**** Data supplied

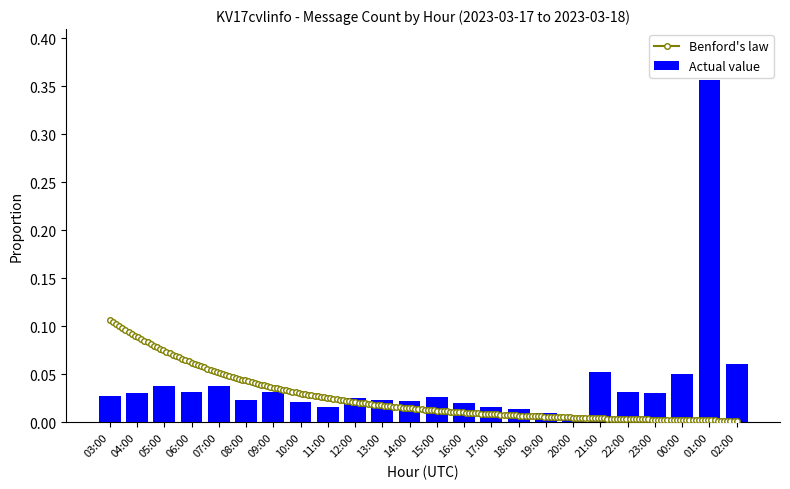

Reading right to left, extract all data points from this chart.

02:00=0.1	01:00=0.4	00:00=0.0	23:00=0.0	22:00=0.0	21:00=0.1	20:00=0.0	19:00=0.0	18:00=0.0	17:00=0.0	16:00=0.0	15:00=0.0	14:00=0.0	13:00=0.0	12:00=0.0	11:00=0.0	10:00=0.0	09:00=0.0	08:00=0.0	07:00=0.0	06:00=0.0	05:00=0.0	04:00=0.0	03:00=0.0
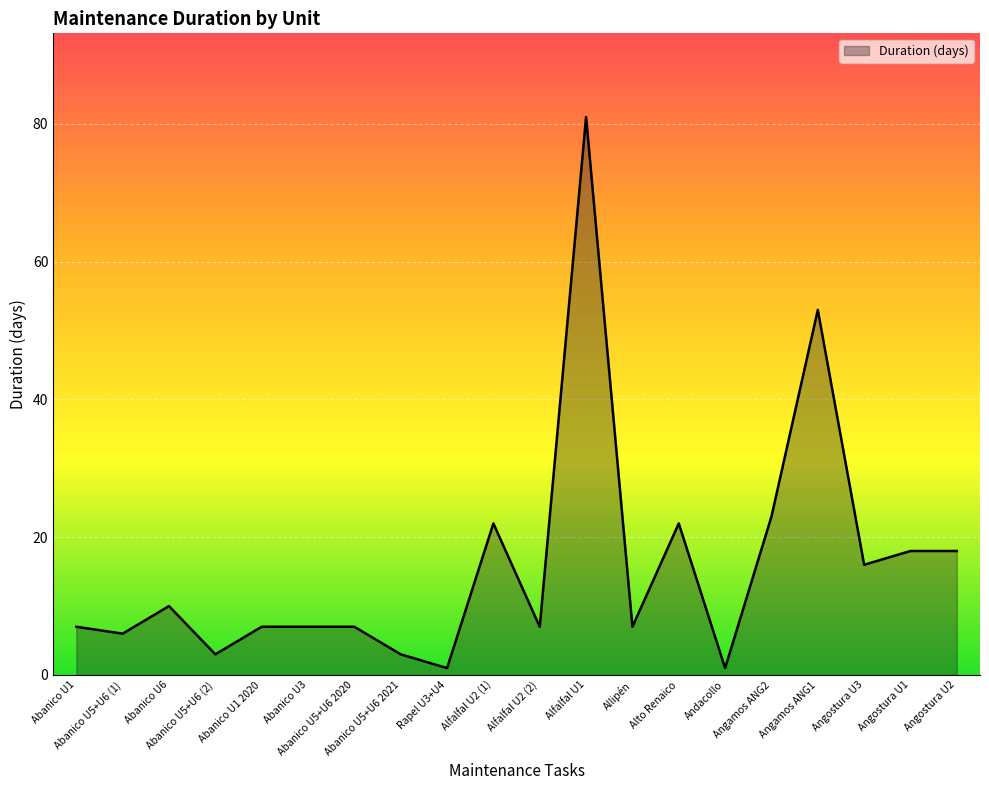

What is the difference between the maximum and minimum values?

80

********

Copy every line above word for word, leaving out the pictures.

• _Task result_
Reading right to left, extract all data points from this chart.

02:00=0.1	01:00=0.4	00:00=0.0	23:00=0.0	22:00=0.0	21:00=0.1	20:00=0.0	19:00=0.0	18:00=0.0	17:00=0.0	16:00=0.0	15:00=0.0	14:00=0.0	13:00=0.0	12:00=0.0	11:00=0.0	10:00=0.0	09:00=0.0	08:00=0.0	07:00=0.0	06:00=0.0	05:00=0.0	04:00=0.0	03:00=0.0

What is the difference between the maximum and minimum values?

80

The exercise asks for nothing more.